Jeune femme enceinte, Daphné (Camélia Jordana) se retrouve seule à la campagne pendant quatre jours avec Maxime (Niels Schneider), le cousin de son compagnon, ce dernier ayant dû s’absenter. Les deux inconnus vont se raconter leurs histoires d’amour présentes et passées d’où émergent de nombreux protagonistes aux passions contrastées.

Après Mademoiselle de Joncquières, Emmanuel Mouret s’intéresse de nouveau aux inconstances du cœur, mais au film en costumes adapté de Diderot succède une intrigue située dans un cadre contemporain qui multiplie les allers-retours temporels et les personnages. Le cinéaste se révèle particulièrement à l’aise dans cette construction romanesque où la parole dévoile toujours des doubles fonds et des passions contradictoires. Au cœur d’un cocon esthétique rythmé par les musiques de Mozart, Purcell ou Tchaïkovski, les conflits intérieurs se révèlent en effet souvent cruels, et la quête du bonheur amoureux s’accompagne parfois de vertigineuses déceptions et manipulations…

Le savoureux casting donne chair à cette foule sentimentale agitée par diverses impulsions corporelles : l’intensité renfermée de Niels Schneider, les aspirations libératrices de Camélia Jordana, la colère cachée d’Émilie Dequenne, la trompeuse maturité de Vincent Macaigne ou la sympathie ambivalente de Guillaume Gouix forment autant de tempêtes intimes sublimées par la mise en scène.
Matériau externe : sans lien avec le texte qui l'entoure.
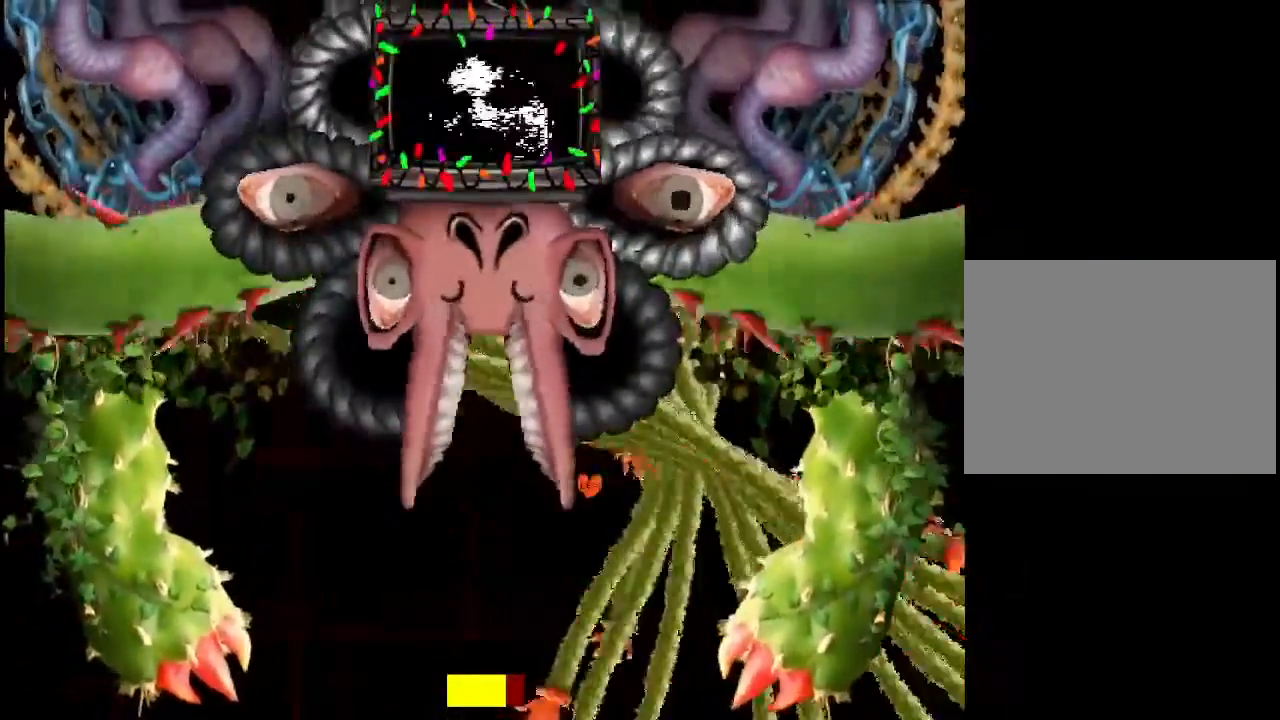
{"keys": ["down", "left"], "events": [[100, "down", "down"]]}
Si l’usage des mots croyait pouvoir dispenser les protagonistes de tourments trop vifs, cette imbrication des désirs finit par faire surgir une émotion débordante qui déjoue magistralement les attentes et les conventions.

3 QUESTIONS À EMMANUEL MOURET

C’est votre film le plus long. Et le plus ambitieux, narrativement ?

Il y avait en tout cas l’idée de mettre en œuvre beaucoup de récits qui convergent vers une seule fin. Je voulais quelque chose d’« hyper narratif », avec une structure ludique. Et il s’est avéré que ce qui est ludique au cinéma est aussi ce qui est complexe.

Parlez-nous de votre utilisation de la musique classique pour la B.O.

La diversité des compositeurs me semble correspondre à la variété des intrigues. Et on finit par du Chopin, ce qui correspond bien au titre du film, qui n’est pas à prononcer de façon moralisante. C’est même tout l’inverse : une tendre indulgence à l’égard de notre inconstance…

Avez-vous l’ambition de faire un cinéma atemporel ?

On parle souvent du cinéma comme d’une radioscopie de l’actualité, mais ce qui nous intéresse dans la cinéphilie est aussi la rencontre entre l’actuel et l’inactuel. C’est ce qui me plaît chez un Lubitsch. Et je voulais débarrasser le film d’éléments trop contemporains pouvant parasiter l’imaginaire du public.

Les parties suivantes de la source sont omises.